*** Given text Section Begins ***

Someone, it might have been Eleanor Roosevelt, said to do something everyday that scares you. I don’t scare easily, and I just don’t have the opportunity for things like rock climbing and hang gliding most days, so I am left with challenging myself with little things.

I have never been comfortable getting a massage. It’s the touching, vulnerability thing. And an hour is a long time to lie still. What will I think about? Will it tickle? Will I be overcome by the urge to giggle? The giggling is a distinct possibility.

But a new place in our neighborhood advertised a hot stone massage. Especially on a cold Pennsylvania day, the idea of someone placing hot stones on my frigid skin sounded appealing. I evidently had talked about this idea more than I realized, because my husband surprised me with a gift card for a hot stone massage, and today was the big day.

It was wonderful. The stones were a bit hotter than I expected, but not unpleasantly so. The masseuse did the traditional massage with warm oil, and then rubbed with the stones. The hour passed before I realized it was time to be finished. I came out relaxed and happy, as much from the fact that I overcame my reluctance to have a massage as the massage itself.

So it’s another new experience I can add to my list. I can’t come up with something that dramatic everyday, but often just sending a piece of writing off in the hopes of publication is a scary experience. It takes more guts than you might think to hit the “send” button.

What new scary things have you tried lately? I would love to hear some of them.

*** Given text Section Ends ***
*** Material supplied Section Begins ***

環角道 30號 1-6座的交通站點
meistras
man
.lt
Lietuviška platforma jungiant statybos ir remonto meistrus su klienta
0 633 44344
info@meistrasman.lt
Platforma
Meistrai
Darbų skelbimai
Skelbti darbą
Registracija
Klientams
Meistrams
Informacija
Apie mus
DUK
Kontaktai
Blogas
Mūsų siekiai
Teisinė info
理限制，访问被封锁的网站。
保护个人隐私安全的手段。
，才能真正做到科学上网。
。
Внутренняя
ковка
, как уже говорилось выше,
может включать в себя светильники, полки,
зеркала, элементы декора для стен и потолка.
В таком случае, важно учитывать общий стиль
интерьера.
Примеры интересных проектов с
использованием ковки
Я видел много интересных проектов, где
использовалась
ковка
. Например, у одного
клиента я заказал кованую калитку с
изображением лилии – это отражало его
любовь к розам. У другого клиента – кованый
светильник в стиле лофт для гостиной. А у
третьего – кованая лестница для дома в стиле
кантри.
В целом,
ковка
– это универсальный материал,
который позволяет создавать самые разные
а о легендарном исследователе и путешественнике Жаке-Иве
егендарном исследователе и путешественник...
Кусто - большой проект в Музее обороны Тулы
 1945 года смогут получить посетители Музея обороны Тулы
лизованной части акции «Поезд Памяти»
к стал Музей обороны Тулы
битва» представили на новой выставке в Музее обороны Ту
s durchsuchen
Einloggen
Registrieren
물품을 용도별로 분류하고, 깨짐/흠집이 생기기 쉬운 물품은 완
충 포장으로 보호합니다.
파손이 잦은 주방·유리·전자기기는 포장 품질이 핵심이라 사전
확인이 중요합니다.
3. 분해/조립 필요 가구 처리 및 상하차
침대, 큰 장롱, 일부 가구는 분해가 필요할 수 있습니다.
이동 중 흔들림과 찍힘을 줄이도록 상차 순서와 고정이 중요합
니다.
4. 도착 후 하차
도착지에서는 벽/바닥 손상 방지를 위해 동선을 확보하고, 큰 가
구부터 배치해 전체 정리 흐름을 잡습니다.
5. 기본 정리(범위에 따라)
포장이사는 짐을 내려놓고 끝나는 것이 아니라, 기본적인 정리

*** Material supplied Section Ends ***

▶ What the task asks
Reproduce the passage of the hot stone massage post between "Someone, it might" and "the big day.", inclusive.

▶ Response to the exercise
Someone, it might have been Eleanor Roosevelt, said to do something everyday that scares you. I don’t scare easily, and I just don’t have the opportunity for things like rock climbing and hang gliding most days, so I am left with challenging myself with little things.

I have never been comfortable getting a massage. It’s the touching, vulnerability thing. And an hour is a long time to lie still. What will I think about? Will it tickle? Will I be overcome by the urge to giggle? The giggling is a distinct possibility.

But a new place in our neighborhood advertised a hot stone massage. Especially on a cold Pennsylvania day, the idea of someone placing hot stones on my frigid skin sounded appealing. I evidently had talked about this idea more than I realized, because my husband surprised me with a gift card for a hot stone massage, and today was the big day.